Of course, it isn't possible to construct them directly since we hasn't these type constructors, but only function constructor (arrow). But suppose there are 2 types $$A$$ and $$B$$, from which we need to create a product (or tuple) type $$A*B$$ and also sum type $$A+B$$.

Let's remember the algebra of types: functional type $$A \rightarrow B$$ is equivalent to exponentiation: $$B^A$$. Now we need to create some kind of composite type in which addition and multiplication can ultimately be replaced solely by exponents, so we encode the sum and the product.
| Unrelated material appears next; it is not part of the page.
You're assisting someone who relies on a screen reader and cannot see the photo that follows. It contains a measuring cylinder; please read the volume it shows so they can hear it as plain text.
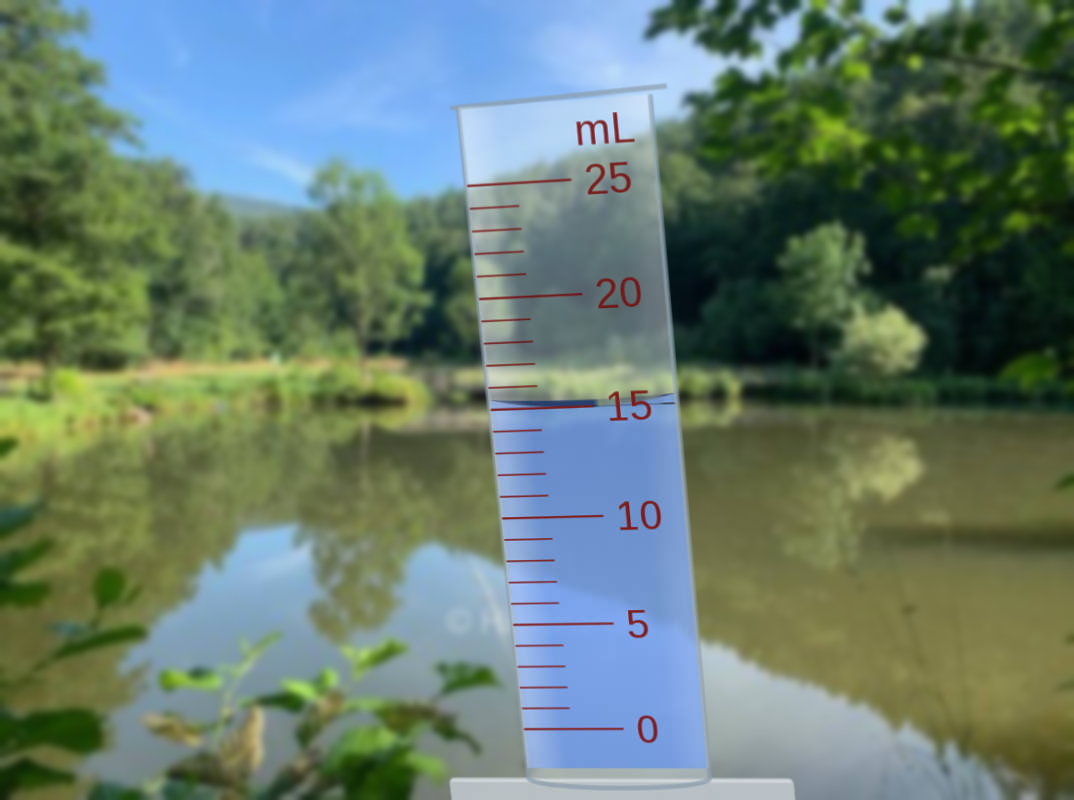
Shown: 15 mL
$$P^{A*B} = (P^B)^A \Leftrightarrow (A*B) \rightarrow P = A \rightarrow B \rightarrow P$$ (functional constructor is right-associative)

and

$$P^{P^{A+B}} = P^{P^A*P^B} = (P^{P^B})^{P^A} \Leftrightarrow ((A+B) \rightarrow P) \rightarrow P = ((A \rightarrow P)*(B \rightarrow P)) \rightarrow P = (A \rightarrow P) \rightarrow (B \rightarrow P) \rightarrow P$$

In this answer, the last technique is called "virtual embedding" by continuation. At the same time, I also heard about some theorems about the non-existence of conjunction and disjunction in implicative propositional logic, but I don't understand why these "virtual" products and sums aren't counted. (According to the Curry-Howard isomorphism, everything demonstrated regarding type theory also works in implicative logic).

Where am I going wrong?

• What is a virtual embedding? Dec 19, 2023 at 23:26

A phrase like "it is not possible to encode product types in the simply-typed $$\lambda$$-calculus (without product types)" means: it is not true that for every type $$A$$ and type $$B$$, there exists some type $$X$$ such that $$X$$ is (isomorphic to) the product of $$A$$ and $$B$$. It does not mean that there exist no types that are isomorphic to a type involving a product (in a calculus having product types).
For instance, you are correct that, for all types $$A, B, P$$ in the simply-typed $$\lambda$$-calculus with products, we have that $$P^{A \times B}$$ is isomorphic to $$(P^B)^A$$, so that we can encode the former type with the latter type when we do not have products. But we cannot construct a type isomorphic to $$A \times B$$ alone.
You're looking for Church encodings, which are encodings of type constructions and datatypes in the polymorphic $$\lambda$$-calculus. That is, apart from having function types $$\to$$ we also need $$\forall$$ to quantify over all types.
For example, let us take your observation that $$((A + B) \to P) \to P) = (A \to B) \to (B \to P) \to P.$$ If we keep $$P$$ fixed then this is not very useful, but if we make sure that $$P$$ is arbitrary then it works: $$A + B = \forall P .\, (A \to B) \to (B \to P) \to P.$$ The other observation of your works also to give $$A \times B = \forall P .\, A \to B \to P.$$ And here are the natural numbers: $$\mathbb{N} = \forall P .\, (P \to P) \to (P \to P),$$ The unit type is $$1 = \forall P .\, P \to P$$, the empty type is $$0 = \forall P.\, P$$, and so on.